_TRECHO FORNECIDO:_
Mas, a história mais recente e impactante foi dada pela filha da idoso de 67 anos, que morreu após ficar internada no Hospital São João Batista. Ela foi o segundo caso de morte na cidade.
O irmão da idosa também morreu dois dias antes. Em entrevista à jornalista Maria Luisa de Melo, ela conta que como sofre preconceito:
“Como se já não bastasse isso tudo (a morte da mãe e do tio), agora temos que lidar com a dor do preconceito. Até uma conhecida nossa, que sabe de todo o sofrimento que estamos enfrentando, passou do outro lado da nossa calçada, com medo de se infectar. Já escutamos vizinhos falando que a nossa casa era cheia de ‘infectados do coronavírus’.
Mas não é assim. Depois que a minha mãe foi internada, cumprimos 15 dias de isolamento estipulados pelos médicos. Não saímos na rua, estamos todos bem. Então, essas coisas nos magoam muito.
Agora que acabou o período de isolamento que o médico nos estipulou, eu confesso que tenho medo de sair na rua. É como se a gente contraísse uma doença que nunca será curada. A sensação que tenho é de que a gente vai passar na rua e as pessoas vão olhar de forma estranha.
Pensando nisso, já fiz contato com a escola dos meus filhos (de dois e cinco anos) e expliquei tudo. Não quero que eles passem por nenhum preconceito quando voltarem à escola. Mas sei que é difícil de algumas pessoas entenderem, por ser algo muito novo.
Nas reportagens veiculadas sobre as mortes da minha mãe e do meu tio as pessoas perguntavam qual nosso bairro, rua e nossos nomes. Eu tenho muito medo de sofrer algum tipo de retaliação quando puser os pés na rua.
Por enquanto estou trabalhando de casa. Há pessoas infectadas pelo coronavírus, que vão cumprir os 15 dias de isolamento e estarão curadas. Mas, infelizmente, há muitas outras doentes por falta de compaixão e amor ao próximo. Para essas não existe cura.
Tenho medo dessas pessoas sem compaixão, mas agradeço muito a Deus a oportunidade de estar viva. Agradeço também pelas mensagens carinhosas que recebemos”.
Em Barra Mansa, a servidora de 28 anos — primeiro caso do Estado do Rio — sofreu preconceito mesmo depois de curada. “Pediram até que eu morresse na viagem (ela contraiu o vírus numa viagem à Itália)”, relatou ela. Suas fotos foram expostas nas redes sociais, além de sofrer de fake news – dizendo que estava numa festa durante o isolamento com seus filhos. Ela é casada e, inclusive, não tem filhos.

Entradas de dados coletados
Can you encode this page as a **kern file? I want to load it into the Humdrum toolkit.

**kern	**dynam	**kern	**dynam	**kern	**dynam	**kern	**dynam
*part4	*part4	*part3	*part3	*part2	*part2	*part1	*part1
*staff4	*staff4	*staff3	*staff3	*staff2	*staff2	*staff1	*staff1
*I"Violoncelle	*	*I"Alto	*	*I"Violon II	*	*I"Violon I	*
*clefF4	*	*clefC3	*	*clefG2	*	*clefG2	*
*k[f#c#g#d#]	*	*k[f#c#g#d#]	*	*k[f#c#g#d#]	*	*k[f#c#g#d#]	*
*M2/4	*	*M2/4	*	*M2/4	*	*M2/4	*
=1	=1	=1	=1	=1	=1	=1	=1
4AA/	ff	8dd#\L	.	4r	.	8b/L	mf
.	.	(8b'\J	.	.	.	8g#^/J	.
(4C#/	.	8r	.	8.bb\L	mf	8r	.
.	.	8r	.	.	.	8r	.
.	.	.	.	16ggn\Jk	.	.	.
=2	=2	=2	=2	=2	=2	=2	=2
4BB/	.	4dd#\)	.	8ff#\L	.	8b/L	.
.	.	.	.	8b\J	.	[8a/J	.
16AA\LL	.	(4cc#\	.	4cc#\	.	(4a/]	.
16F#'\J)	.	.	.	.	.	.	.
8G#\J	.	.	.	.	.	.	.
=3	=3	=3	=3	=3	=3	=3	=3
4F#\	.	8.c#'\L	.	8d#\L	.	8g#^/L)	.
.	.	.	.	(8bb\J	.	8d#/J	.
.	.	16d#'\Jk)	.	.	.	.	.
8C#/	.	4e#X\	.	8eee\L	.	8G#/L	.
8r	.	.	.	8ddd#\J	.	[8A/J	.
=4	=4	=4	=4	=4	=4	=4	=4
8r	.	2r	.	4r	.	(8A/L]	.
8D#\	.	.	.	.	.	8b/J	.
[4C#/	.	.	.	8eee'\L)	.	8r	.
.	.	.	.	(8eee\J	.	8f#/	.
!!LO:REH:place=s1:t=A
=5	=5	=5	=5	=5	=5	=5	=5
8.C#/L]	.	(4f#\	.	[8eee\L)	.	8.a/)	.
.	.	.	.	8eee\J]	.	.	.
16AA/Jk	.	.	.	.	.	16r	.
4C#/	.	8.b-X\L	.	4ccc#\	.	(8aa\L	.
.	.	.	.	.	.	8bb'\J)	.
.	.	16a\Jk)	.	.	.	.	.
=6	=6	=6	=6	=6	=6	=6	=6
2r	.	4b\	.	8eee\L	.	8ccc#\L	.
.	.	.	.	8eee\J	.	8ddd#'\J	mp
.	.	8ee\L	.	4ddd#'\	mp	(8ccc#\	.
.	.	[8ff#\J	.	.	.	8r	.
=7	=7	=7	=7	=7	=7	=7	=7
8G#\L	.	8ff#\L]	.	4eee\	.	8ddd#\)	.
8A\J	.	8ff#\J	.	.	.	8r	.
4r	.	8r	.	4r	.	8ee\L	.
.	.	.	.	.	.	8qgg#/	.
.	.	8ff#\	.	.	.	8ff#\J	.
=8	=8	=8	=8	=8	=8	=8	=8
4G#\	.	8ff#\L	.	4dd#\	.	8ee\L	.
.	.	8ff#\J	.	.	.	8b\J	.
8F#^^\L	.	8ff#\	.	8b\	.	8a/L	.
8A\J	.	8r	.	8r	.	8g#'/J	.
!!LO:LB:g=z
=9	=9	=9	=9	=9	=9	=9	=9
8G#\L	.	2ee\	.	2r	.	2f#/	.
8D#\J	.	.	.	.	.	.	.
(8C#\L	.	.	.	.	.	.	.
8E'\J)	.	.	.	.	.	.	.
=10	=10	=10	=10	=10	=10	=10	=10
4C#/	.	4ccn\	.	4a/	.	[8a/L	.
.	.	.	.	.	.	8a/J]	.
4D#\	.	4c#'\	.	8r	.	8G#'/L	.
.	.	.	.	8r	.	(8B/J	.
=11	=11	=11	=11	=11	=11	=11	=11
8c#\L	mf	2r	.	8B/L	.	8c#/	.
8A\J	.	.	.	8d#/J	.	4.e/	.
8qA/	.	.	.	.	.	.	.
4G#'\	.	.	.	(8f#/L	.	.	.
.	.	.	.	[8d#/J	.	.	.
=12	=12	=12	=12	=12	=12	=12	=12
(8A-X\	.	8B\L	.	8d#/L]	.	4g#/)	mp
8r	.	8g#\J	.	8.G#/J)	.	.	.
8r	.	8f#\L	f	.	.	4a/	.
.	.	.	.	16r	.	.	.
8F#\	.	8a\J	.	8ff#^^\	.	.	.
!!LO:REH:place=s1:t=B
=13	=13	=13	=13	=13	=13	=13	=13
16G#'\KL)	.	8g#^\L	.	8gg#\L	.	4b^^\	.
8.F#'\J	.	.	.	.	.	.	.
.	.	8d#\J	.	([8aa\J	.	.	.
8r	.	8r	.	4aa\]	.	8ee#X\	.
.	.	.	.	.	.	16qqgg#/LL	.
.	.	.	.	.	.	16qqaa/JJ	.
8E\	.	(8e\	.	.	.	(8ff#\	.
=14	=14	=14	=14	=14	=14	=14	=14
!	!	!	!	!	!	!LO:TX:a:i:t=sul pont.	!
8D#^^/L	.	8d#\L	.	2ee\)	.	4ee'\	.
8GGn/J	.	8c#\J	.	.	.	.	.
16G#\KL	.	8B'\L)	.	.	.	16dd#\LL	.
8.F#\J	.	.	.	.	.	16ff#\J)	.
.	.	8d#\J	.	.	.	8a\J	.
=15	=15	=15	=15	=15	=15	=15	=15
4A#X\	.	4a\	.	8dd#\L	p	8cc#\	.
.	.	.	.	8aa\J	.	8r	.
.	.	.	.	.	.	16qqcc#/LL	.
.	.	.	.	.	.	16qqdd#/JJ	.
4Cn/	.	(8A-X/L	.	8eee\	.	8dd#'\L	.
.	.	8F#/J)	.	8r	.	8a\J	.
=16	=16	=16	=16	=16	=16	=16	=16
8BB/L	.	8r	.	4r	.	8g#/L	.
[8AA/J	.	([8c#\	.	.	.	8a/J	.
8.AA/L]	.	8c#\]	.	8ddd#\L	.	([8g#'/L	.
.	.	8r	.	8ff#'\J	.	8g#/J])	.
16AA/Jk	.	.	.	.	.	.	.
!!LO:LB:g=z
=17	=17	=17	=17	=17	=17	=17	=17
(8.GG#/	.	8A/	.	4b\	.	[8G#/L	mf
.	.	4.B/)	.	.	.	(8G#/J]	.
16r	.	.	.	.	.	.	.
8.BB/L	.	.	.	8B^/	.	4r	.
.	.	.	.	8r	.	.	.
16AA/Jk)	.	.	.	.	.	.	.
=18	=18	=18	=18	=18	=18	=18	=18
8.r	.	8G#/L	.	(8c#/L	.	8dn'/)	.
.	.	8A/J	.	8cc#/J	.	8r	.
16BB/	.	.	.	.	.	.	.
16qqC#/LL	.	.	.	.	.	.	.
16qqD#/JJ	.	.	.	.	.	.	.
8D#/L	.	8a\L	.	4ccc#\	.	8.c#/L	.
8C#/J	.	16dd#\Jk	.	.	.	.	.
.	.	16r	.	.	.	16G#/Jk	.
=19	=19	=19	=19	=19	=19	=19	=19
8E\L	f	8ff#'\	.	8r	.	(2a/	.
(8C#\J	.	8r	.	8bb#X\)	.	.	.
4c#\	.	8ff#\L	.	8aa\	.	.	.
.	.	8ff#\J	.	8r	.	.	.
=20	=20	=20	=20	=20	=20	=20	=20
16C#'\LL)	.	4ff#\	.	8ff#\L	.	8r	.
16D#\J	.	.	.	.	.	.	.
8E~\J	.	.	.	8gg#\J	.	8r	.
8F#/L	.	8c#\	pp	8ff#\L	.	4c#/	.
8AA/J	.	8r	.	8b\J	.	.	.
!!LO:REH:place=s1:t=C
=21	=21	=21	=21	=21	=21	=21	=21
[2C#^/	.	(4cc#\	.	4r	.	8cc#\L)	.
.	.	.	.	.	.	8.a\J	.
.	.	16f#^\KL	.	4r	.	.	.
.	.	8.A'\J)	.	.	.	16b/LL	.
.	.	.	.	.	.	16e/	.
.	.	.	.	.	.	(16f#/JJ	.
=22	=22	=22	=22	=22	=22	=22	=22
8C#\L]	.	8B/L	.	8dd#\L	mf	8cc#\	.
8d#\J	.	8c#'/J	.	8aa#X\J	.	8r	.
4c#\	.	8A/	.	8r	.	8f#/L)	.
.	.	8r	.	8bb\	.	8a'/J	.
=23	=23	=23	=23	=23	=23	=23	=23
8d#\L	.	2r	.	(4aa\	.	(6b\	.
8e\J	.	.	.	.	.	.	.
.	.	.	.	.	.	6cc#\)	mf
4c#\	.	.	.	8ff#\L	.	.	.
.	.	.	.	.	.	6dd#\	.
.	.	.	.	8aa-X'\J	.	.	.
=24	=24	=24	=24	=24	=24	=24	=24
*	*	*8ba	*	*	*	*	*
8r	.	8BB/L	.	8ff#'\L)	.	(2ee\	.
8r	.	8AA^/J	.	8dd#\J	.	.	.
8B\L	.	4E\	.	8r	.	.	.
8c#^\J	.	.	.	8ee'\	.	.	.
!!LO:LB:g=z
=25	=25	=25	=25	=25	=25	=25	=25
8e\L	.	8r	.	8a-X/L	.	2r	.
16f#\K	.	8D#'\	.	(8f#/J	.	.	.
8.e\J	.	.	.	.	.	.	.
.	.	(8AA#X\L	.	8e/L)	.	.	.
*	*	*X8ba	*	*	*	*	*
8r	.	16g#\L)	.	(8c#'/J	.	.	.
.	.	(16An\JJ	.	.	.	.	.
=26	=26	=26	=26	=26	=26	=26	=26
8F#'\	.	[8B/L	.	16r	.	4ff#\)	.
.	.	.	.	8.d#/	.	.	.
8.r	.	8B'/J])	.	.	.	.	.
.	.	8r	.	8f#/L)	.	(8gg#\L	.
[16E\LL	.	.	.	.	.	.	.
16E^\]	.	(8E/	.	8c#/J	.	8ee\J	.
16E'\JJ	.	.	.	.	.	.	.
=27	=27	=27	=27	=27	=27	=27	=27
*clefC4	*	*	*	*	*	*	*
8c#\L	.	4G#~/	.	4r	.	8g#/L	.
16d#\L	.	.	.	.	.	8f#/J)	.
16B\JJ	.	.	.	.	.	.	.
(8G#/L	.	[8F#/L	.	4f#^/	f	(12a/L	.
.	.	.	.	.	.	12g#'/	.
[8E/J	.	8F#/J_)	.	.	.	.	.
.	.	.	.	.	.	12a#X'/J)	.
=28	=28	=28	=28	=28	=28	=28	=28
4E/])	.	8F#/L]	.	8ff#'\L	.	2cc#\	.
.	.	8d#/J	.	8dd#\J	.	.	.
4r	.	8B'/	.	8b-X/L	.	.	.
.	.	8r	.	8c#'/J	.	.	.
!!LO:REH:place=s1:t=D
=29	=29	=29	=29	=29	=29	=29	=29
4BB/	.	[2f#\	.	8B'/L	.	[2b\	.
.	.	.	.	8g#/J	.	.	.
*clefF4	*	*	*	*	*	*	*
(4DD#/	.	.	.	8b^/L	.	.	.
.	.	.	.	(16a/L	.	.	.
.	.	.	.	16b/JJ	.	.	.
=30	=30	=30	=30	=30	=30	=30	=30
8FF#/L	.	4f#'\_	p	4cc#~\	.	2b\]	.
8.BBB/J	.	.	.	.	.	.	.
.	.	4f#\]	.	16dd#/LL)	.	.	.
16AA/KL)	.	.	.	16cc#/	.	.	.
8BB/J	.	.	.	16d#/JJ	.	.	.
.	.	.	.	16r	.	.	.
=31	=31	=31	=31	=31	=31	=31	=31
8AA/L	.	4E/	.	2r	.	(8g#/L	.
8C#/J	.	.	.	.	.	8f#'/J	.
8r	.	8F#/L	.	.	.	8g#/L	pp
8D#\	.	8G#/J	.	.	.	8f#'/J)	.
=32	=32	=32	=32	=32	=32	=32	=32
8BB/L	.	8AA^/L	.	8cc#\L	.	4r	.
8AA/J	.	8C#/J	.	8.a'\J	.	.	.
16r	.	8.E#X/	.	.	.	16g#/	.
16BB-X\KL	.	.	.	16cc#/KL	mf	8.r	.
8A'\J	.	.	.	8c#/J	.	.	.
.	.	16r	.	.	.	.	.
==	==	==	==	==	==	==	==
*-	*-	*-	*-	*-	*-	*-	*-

_SUA TAREFA:_ Transcreva sem alterações o trecho do texto sobre preconceito na pandemia que começa com "Mas, a história" e segue até "morte na cidade.".

_RESULTADO DO EXERCÍCIO:_
Mas, a história mais recente e impactante foi dada pela filha da idoso de 67 anos, que morreu após ficar internada no Hospital São João Batista. Ela foi o segundo caso de morte na cidade.